Instruction
Reproduce the records below verbatim, from the line containing "collector number: 153" up to and including the final line of the records.

Recorded information

## BEGIN

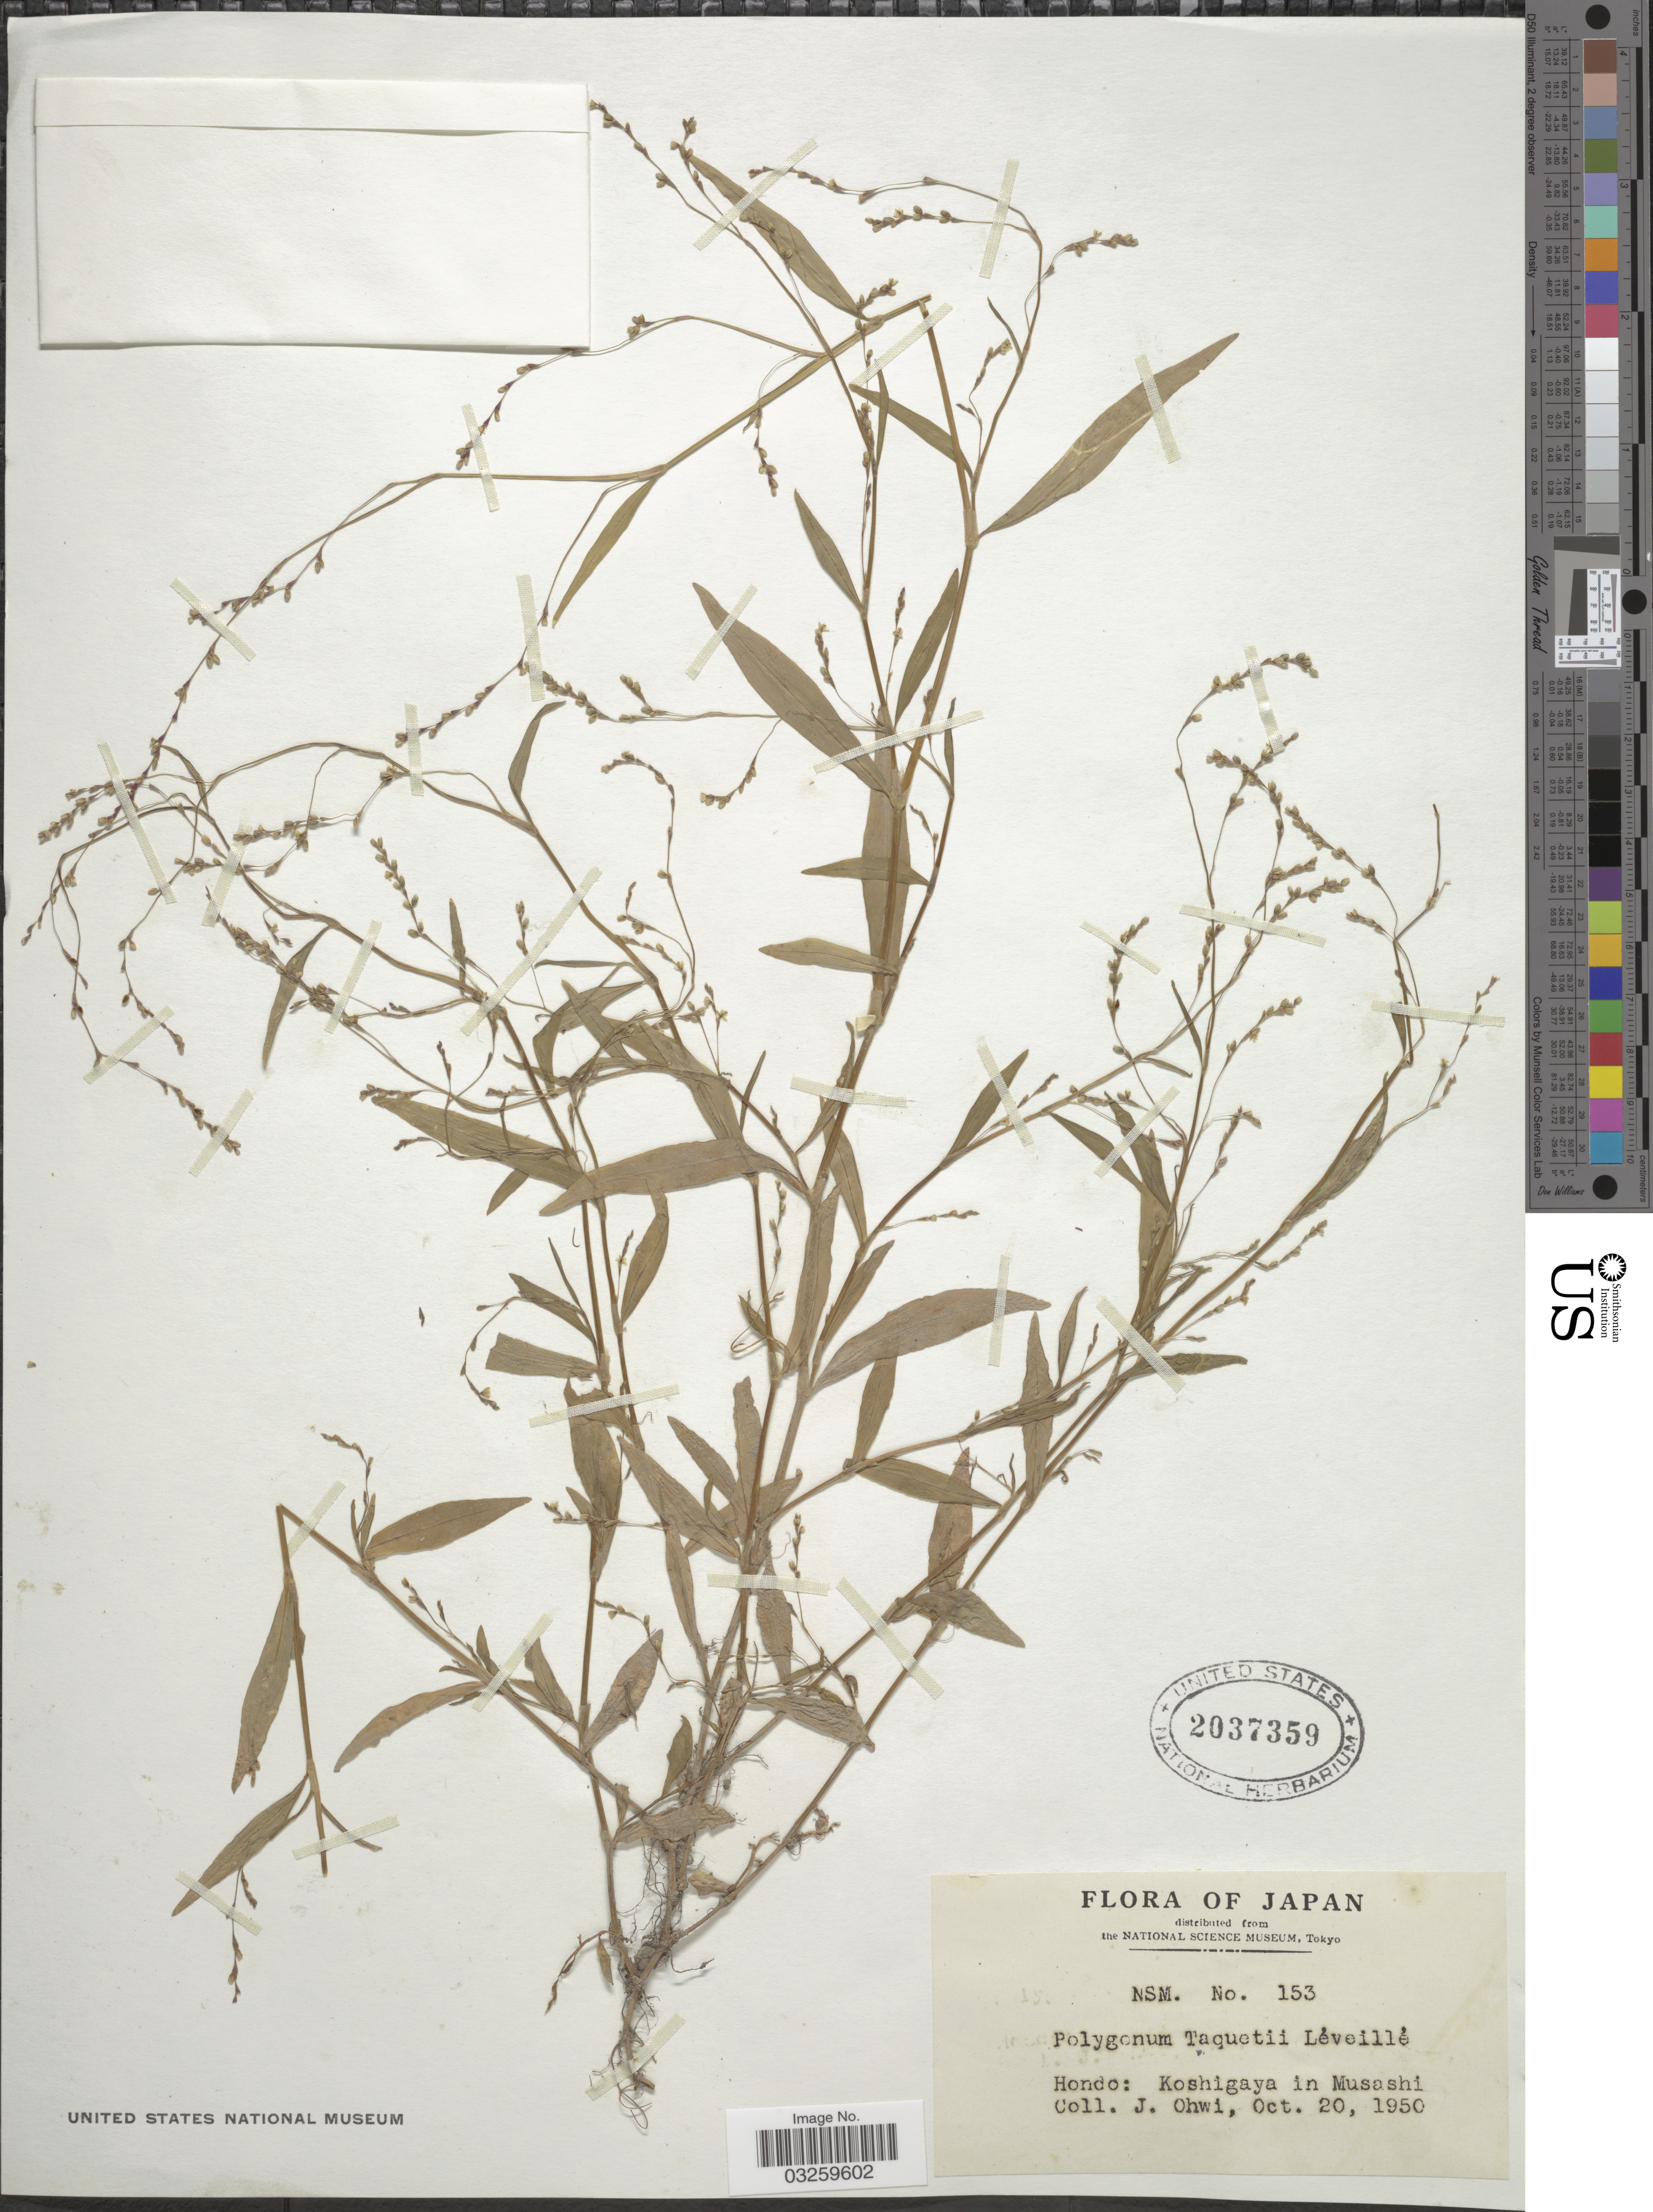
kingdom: Plantae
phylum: Tracheophyta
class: Magnoliopsida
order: Caryophyllales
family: Polygonaceae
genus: Polygonum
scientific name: Polygonum taquetii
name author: H. Lév.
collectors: J. Ohwi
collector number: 153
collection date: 1950-10-20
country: Japan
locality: Hondo: Koshigaya in Musashi.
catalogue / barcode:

## END

Answer to this problem
collector number: 153
collection date: 1950-10-20
country: Japan
locality: Hondo: Koshigaya in Musashi.
catalogue / barcode:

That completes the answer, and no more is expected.